1.) The pirate gang stuck with Barbecue.
2.) Barbecue goes by Long John Silver.

But I think my favorite part of the book came at the very convenient elision that occurred at the end of the book. I was finding a bit hard to believe that they were going to wrap everything up in 5 pages when they had hardly left the island and they still had a long voyage home ahead.

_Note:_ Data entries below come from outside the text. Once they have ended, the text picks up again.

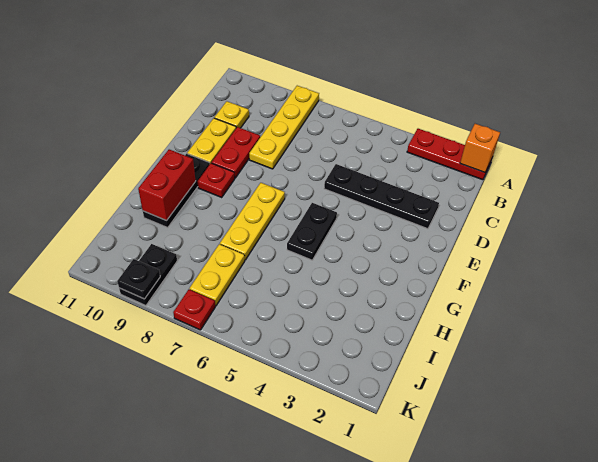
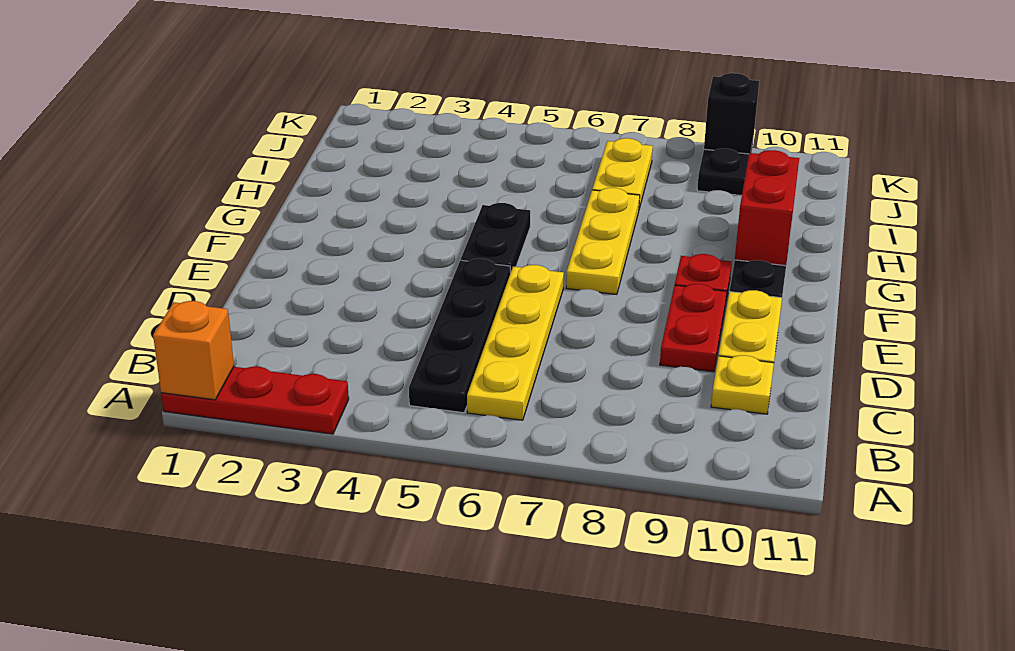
yellow 1x4 plate [249,86,319,169] -> yellow 1x4 plate moved to [467,265,564,420]
black 1x4 plate [324,164,439,229] -> black 1x4 plate turned to [409,259,510,413]
red 1x1 plate [173,289,215,330] -> none
black 1x1 plate [117,259,160,299] -> black 1x1 brick [704,73,759,154]

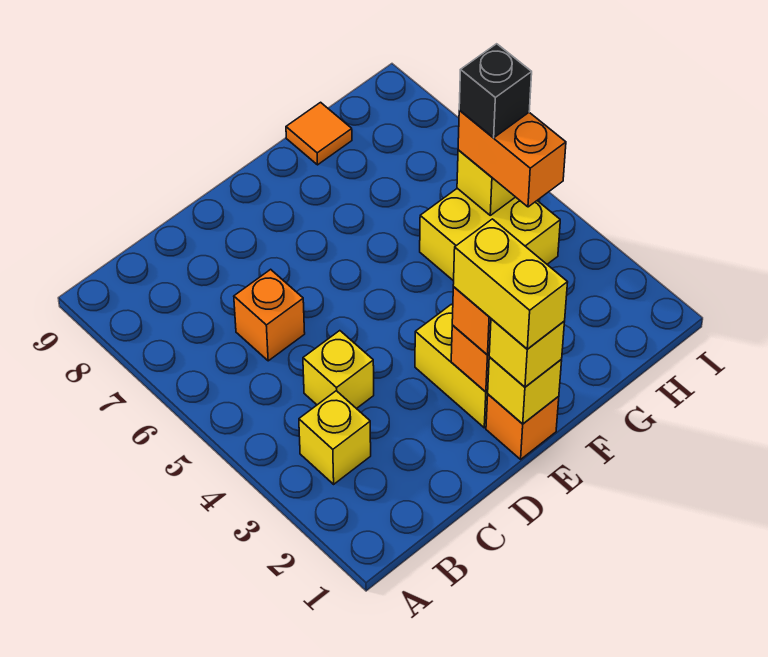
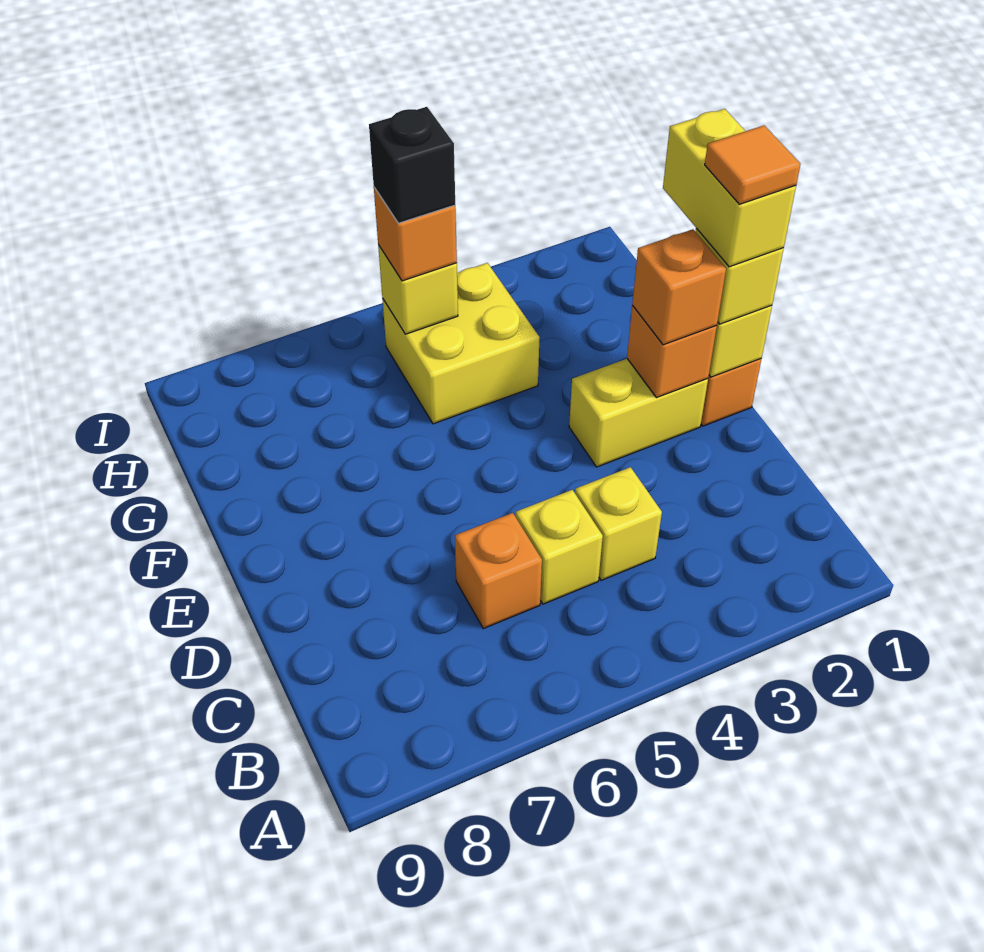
yellow 1x1 brick [299,391,371,484] -> yellow 1x1 brick moved to [516,490,603,604]
yellow 1x2 brick [453,219,568,349] -> yellow 1x2 brick turned to [663,109,796,267]
orange 1x1 tile [286,102,352,165] -> orange 1x1 tile moved to [705,125,800,204]
orange 1x2 brick [458,110,566,207] -> orange 1x1 brick [374,188,457,281]

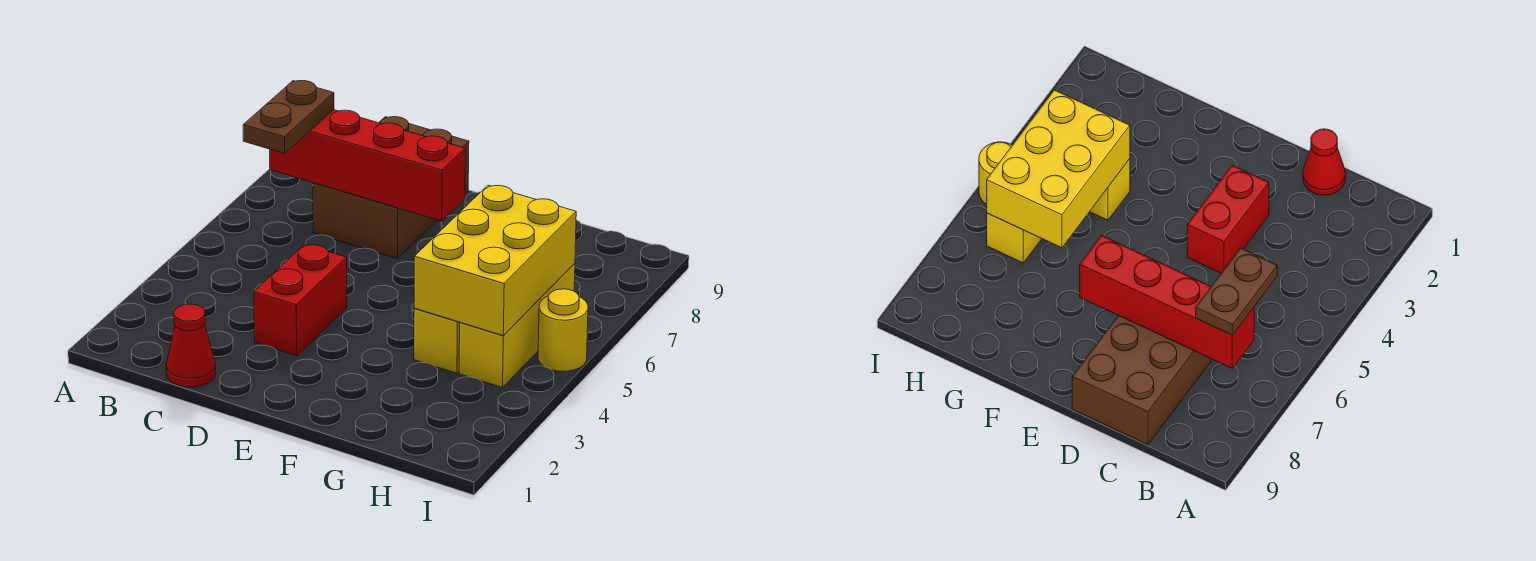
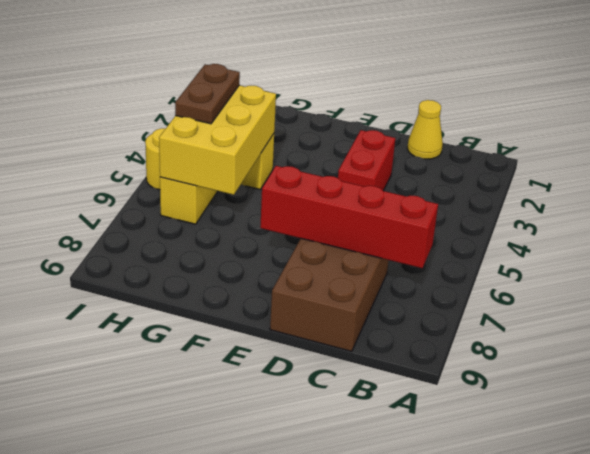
brown 1x2 plate [243,81,334,154] -> brown 1x2 plate moved to [175,64,240,124]
red 1x1 cone [166,304,216,387] -> yellow 1x1 cone [407,100,443,159]

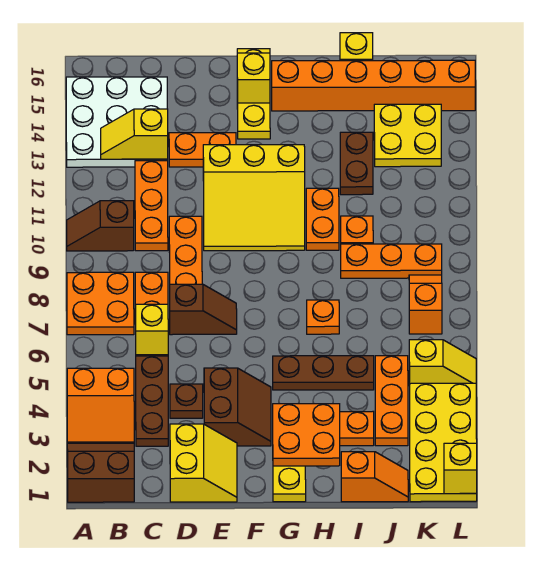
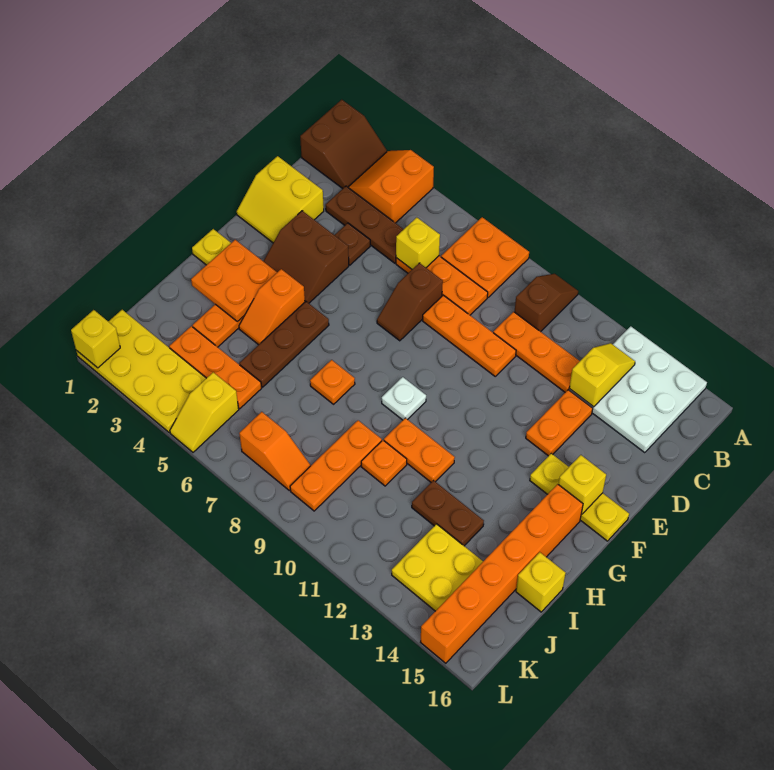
yellow 3x3 slope [203,145,305,251] -> none
none -> white 1x1 plate [382,377,426,420]
orange 1x2 slope [341,452,408,502] -> orange 1x2 slope moved to [239,269,305,345]

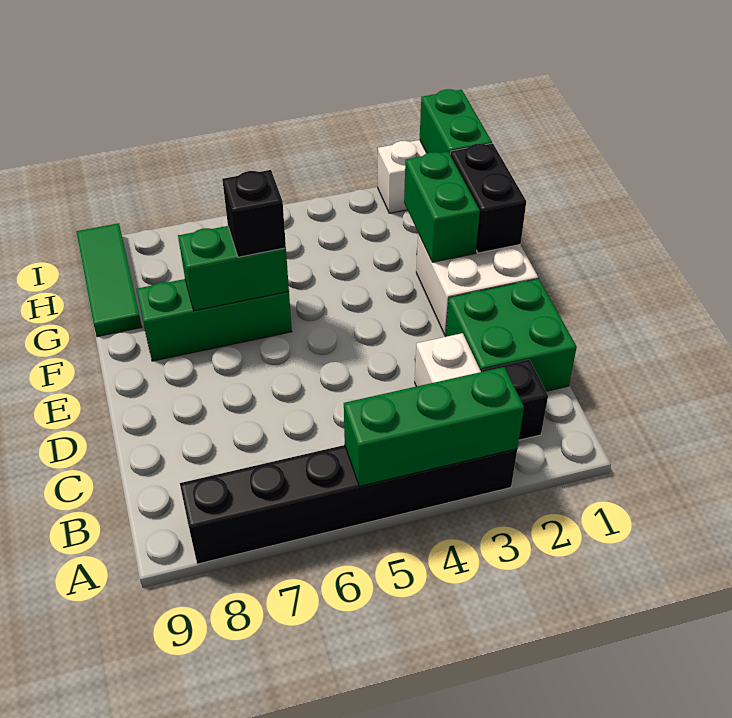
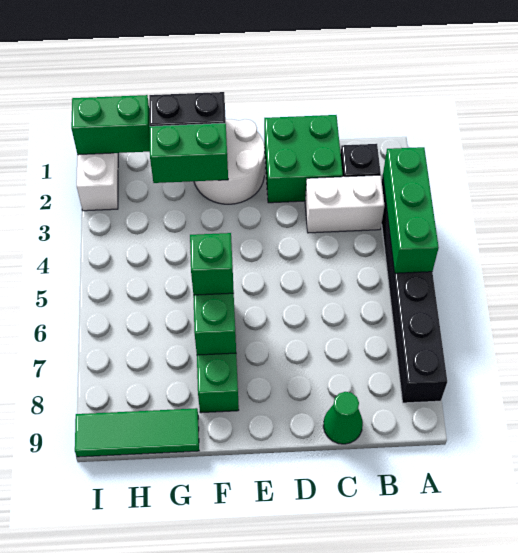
none -> green 1x1 cone [323,392,363,444]
white 2x2 brick [416,233,538,336] -> white 2x2 round brick [194,119,264,204]
black 1x1 brick [222,170,286,257] -> green 1x1 brick [190,233,234,295]

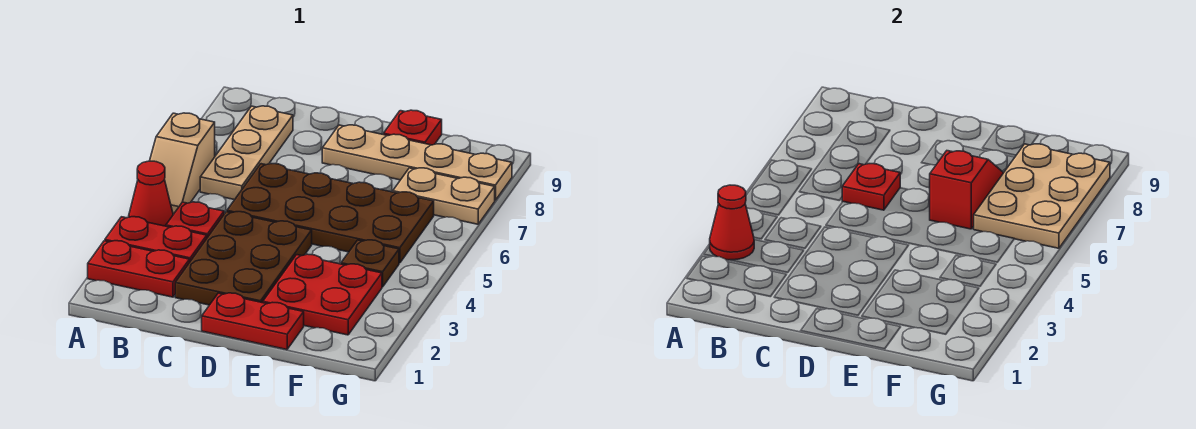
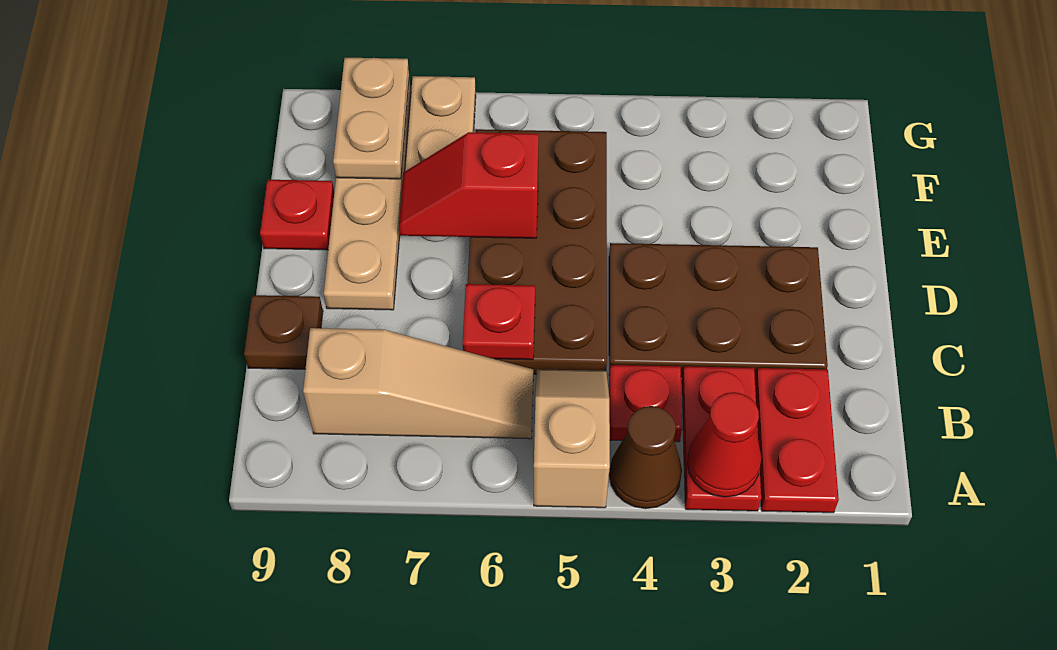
red 1x1 cone [129,161,173,226] -> brown 1x1 cone [609,406,682,509]
tan 1x2 slope [150,113,215,214] -> tan 1x2 slope turned to [534,369,610,508]
tan 1x3 plate [200,106,293,200] -> tan 1x3 slope [303,328,533,439]
red 1x2 plate [202,293,304,350] -> none
red 2x2 plate [263,254,382,335] -> none
brown 1x1 plate [341,240,399,287] -> brown 1x1 plate moved to [244,295,323,369]
tan 2x3 plate [974,144,1110,248] -> tan 1x2 plate [333,58,409,179]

But then tricky, Robert Louis Stevenson played the ol’ “Well, to make a long story short…” Now, I am sure some people would feel a bit cheated of the further high seas adventures of Jim, Barbecue (sorry, you lose your pirate booty you go back to being Barbecue), the Squire, Captain Smollet and Doctor Livesey, but I on the other hand could only ask myself why this device wasn’t used more frequently. Such as:

  • I got into the coracle and, well, to make a long story short, I ended up in the pirate camp.

or

  • The Squire, Dr. Livesey, Captain Smollet, this quirky one-legged cook name “Long” Jon “Barbecue” Silver all boarded the boat, Hispaniola, and, well, to make a long story short got briefly stranded on a deserted island where we found some treasure and a few power struggles, and–whew!–made it back home. (Oh yeah, and Barbecue was a pirate!)

But those are just two suggestions. In any case, to make a long story short, I am finished with the book. Bring on your next choice. I feel like I’ve set the bar pretty low here, so no pressure on the pick.